India’s 840 million mobile phone connections are emerging as knights in armour in the financial inclusion challenge—they hold the promise of providing banking access to the large swathe of India’s unbanked population. Yet, today, less than 20 million people in India are using mobile banking services offered by some 50-odd banks, even though the National Payments Consortium of India (NPCI) has rolled out a gateway for inter-bank mobile payment services (IMPS).

M-banking at present includes: a mini-statement (recent transactions), balance confirmation, cheque book requests, change of m-PIN and money transfers between customers of signatory banks, within prescribed daily limits. M-banking access can be enabled through: interactive voice responses, mobile applications (apps), SMS, and of late, the Unstructured Supplementary Services Data (USSD).
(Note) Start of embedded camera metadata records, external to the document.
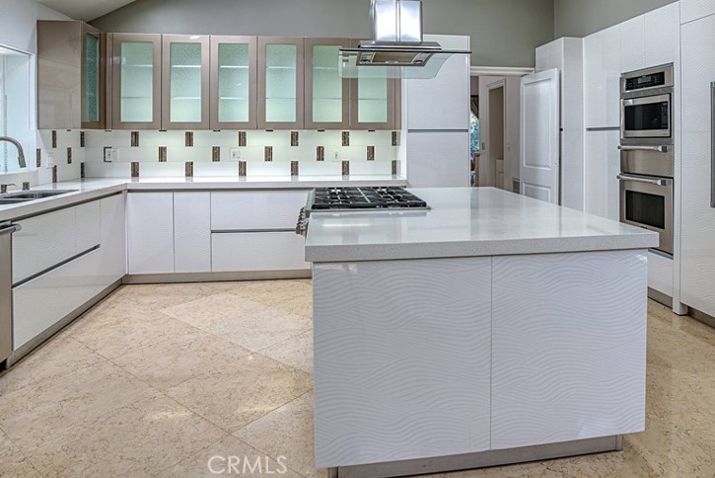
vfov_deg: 51.7
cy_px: 142
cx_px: 403
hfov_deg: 73.4
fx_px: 477
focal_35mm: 24
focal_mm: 17
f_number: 8
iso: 100
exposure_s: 1/6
Of these, the USSD has been proposed as a game-changer in financial inclusion, able to accelerate the penetration and adoption of mobile banking, especially in interior unbanked areas. A standard short code—*99#—and a seven digit mobile-banking identity is all it will take.

The premise is indeed powerful: the USSD uses the internal signalling bandwidth of the mobile networks, does not require GPRS connectivity or downloading any software and can be used on the most basic GSM handsets--which have more than 60% market share. This makes USSD highly attractive for financial inclusion. Also, it is also more secure than SMS and does not store session data anywhere.